▶ **Exercise**:
Can you rewrite the material below with "Appeared in" in place of every "Published in" and nothing else changed? Leave the pictures out.

▶ **Records provided**:
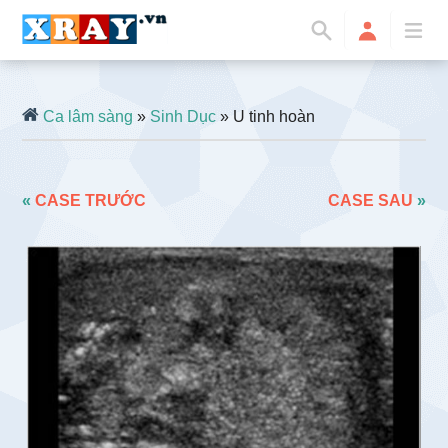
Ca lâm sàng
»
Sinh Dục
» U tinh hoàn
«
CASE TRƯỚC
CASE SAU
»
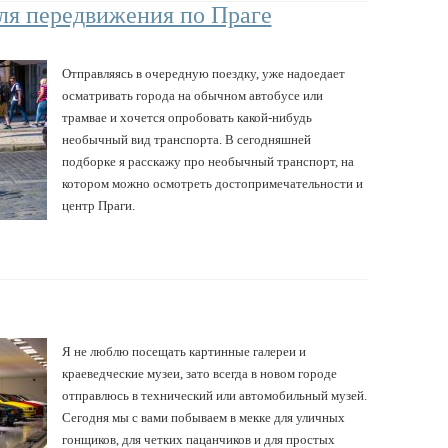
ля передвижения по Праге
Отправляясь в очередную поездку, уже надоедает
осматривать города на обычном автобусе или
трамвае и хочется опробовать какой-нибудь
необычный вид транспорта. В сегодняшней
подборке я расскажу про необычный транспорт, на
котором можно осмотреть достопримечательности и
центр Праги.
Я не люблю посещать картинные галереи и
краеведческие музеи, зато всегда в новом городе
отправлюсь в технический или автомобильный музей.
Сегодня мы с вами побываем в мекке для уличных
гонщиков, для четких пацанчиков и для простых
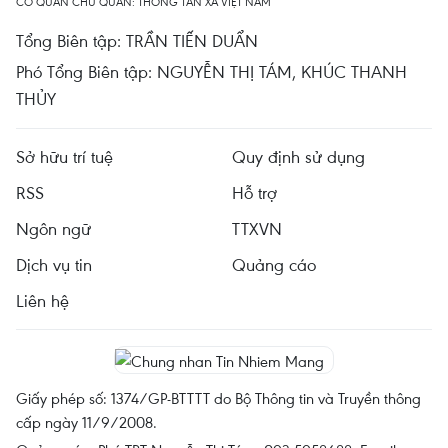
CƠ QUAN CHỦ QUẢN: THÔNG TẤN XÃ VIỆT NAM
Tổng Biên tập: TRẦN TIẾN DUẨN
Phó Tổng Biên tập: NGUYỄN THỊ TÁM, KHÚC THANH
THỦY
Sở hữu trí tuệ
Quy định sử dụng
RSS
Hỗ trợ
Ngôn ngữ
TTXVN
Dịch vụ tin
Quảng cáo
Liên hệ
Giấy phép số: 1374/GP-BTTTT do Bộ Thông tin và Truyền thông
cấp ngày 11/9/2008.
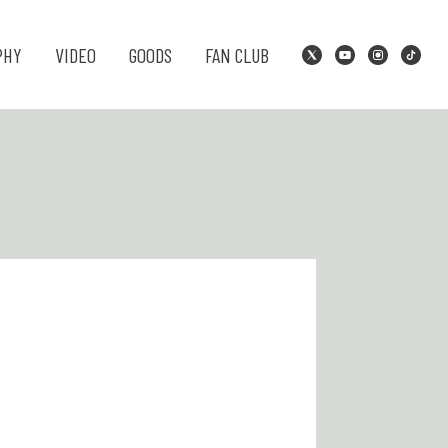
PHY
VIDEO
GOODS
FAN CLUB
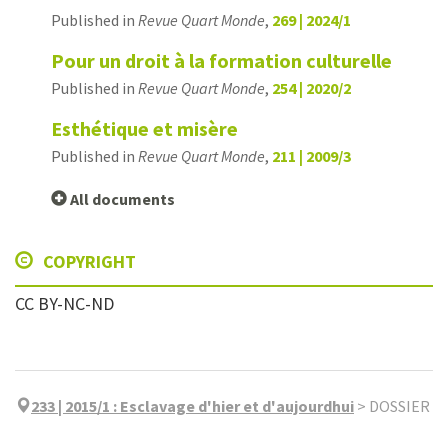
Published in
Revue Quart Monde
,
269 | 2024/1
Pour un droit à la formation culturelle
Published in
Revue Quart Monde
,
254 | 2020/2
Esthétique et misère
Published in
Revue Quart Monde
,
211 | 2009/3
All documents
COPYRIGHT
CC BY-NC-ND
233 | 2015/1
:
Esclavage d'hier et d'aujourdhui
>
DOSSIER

▶ **Result of the task**:
Ca lâm sàng
»
Sinh Dục
» U tinh hoàn
«
CASE TRƯỚC
CASE SAU
»
ля передвижения по Праге
Отправляясь в очередную поездку, уже надоедает
осматривать города на обычном автобусе или
трамвае и хочется опробовать какой-нибудь
необычный вид транспорта. В сегодняшней
подборке я расскажу про необычный транспорт, на
котором можно осмотреть достопримечательности и
центр Праги.
Я не люблю посещать картинные галереи и
краеведческие музеи, зато всегда в новом городе
отправлюсь в технический или автомобильный музей.
Сегодня мы с вами побываем в мекке для уличных
гонщиков, для четких пацанчиков и для простых
CƠ QUAN CHỦ QUẢN: THÔNG TẤN XÃ VIỆT NAM
Tổng Biên tập: TRẦN TIẾN DUẨN
Phó Tổng Biên tập: NGUYỄN THỊ TÁM, KHÚC THANH
THỦY
Sở hữu trí tuệ
Quy định sử dụng
RSS
Hỗ trợ
Ngôn ngữ
TTXVN
Dịch vụ tin
Quảng cáo
Liên hệ
Giấy phép số: 1374/GP-BTTTT do Bộ Thông tin và Truyền thông
cấp ngày 11/9/2008.
PHY
VIDEO
GOODS
FAN CLUB
Appeared in
Revue Quart Monde
,
269 | 2024/1
Pour un droit à la formation culturelle
Appeared in
Revue Quart Monde
,
254 | 2020/2
Esthétique et misère
Appeared in
Revue Quart Monde
,
211 | 2009/3
All documents
COPYRIGHT
CC BY-NC-ND
233 | 2015/1
:
Esclavage d'hier et d'aujourdhui
>
DOSSIER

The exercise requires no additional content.